PARTS OF THE EXERCISE:
1) In the text on house conveyancing, what does the mortgage valuation determine?
2) Continue the text on house conveyancing from the point where it ends.

───── DOCUMENT SECTION ─────

If you are buying a house, then you will most likely need financial assistance. The most obvious thing to do is to apply for a mortgage. The first thing the conveyancer will do is present your offer to the lender and acquire a list of their conditions. One of the most common conditions required by mortgage lenders is information about the house. Some of this information can be obtained through property searches. The role of the conveyancer in this stage is to make sure the mortgage lender is provided with the right information about the property.

During the house conveyancing process, the practitioner will also handle the mortgage valuation. The mortgage valuation is a practice done by a conveyancer on behalf of the mortgage company to determine if the property you are looking to buy has enough security for the loan.

Depending on the lender and the type of property, the conveyancer may also have to see to the property survey process. A property survey is an inspection of the conditions of the property. The survey will help determine if there are any significant repairs or altercations needed and how much they will cost.

  1. Signing of contracts

Initially, we mentioned that the seller sends a draft contract to the buyer. At this stage of residential conveyancing, after you have complied with all the details provided on the initial draft contract, you will have to sign the contract. Here, you get to sign after the conveyancer gives you a detailed explanation of all the information covered in the contract. You also only get to sign the contract if you have received a response to all your inquiries.

───── SOURCE MATERIAL ─────

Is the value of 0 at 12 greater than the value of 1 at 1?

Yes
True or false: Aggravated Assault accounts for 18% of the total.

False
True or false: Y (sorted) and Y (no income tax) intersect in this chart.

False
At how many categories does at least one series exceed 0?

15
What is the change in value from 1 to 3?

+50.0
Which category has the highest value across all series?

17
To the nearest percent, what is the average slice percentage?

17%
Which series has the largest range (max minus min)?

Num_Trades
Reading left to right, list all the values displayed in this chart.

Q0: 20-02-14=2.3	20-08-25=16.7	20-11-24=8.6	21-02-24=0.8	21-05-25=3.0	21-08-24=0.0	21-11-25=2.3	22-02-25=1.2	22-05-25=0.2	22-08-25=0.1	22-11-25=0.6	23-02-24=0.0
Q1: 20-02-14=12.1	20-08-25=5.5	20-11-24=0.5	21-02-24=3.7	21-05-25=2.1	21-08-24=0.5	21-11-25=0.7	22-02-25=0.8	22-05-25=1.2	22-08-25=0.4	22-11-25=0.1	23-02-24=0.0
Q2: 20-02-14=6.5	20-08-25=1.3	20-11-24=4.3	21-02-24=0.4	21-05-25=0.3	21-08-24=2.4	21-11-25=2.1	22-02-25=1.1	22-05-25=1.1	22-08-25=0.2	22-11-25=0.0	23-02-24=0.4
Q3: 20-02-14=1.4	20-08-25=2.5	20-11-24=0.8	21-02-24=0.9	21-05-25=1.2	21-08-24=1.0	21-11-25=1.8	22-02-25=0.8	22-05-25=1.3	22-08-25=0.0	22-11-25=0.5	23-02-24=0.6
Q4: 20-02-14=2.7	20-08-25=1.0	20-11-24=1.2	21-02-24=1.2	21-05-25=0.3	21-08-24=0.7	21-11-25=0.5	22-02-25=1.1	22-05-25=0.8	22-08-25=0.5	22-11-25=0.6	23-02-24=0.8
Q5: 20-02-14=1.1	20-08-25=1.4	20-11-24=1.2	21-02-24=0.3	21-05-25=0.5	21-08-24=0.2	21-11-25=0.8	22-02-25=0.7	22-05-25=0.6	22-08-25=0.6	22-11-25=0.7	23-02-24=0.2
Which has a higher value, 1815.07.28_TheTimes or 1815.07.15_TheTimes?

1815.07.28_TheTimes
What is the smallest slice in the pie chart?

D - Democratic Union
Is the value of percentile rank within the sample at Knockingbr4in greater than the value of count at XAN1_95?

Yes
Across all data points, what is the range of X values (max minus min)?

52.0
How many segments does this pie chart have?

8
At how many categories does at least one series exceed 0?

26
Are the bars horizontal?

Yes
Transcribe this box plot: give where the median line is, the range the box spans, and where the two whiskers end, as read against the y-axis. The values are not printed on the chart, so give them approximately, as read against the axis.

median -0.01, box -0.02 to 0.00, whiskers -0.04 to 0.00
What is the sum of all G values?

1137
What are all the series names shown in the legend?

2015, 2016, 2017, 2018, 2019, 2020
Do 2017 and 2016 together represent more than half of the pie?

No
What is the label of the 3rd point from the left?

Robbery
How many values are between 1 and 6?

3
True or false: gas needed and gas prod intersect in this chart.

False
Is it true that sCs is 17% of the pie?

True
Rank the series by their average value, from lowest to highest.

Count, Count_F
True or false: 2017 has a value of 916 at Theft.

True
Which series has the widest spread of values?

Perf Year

─────

ANSWERS TO THE EXERCISE:
1) It determines whether the property you are looking to buy has enough security for the loan.

2)
Note that you also need to make sure that you are satisfied with all the details uncovered by your conveyancer about the property. This includes the state of the property as recorded in the draft document.

At this point, you have to prepare the necessary documents for completing the sale. These documents include;

  • The mortgage deed
  • Contents form
  • Title documentation and plan
  • Seller information form
  • A report of key purchases that come with the house

Signing the contract means that you agree with all its contents. Most of the time, one of the contract contents is a payment plan and a first deposit requirement. This means that you will also have to pay the first deposit.

This is also the point where you will also have your conveyancer prepare your contracts. The contract will detail financial information and other requirements. For instance, if there any construction issues with the property, you will include a clause on repairs in your buyer’s contract. The seller also has to sign this contract from the buyer.

After the contracts are signed, the two parties agree on a date and time when they will exchange the respective contracts.

Final Steps

The following steps involve both parties:

Exchanging contracts

This is the stage where documents of contracts from the seller and the buyer are exchanged. At this point, all the searches and inquiries are completed. The documents have also already been signed by both parties. The conveyancers from the buyer and seller will handle the process of exchanging contracts.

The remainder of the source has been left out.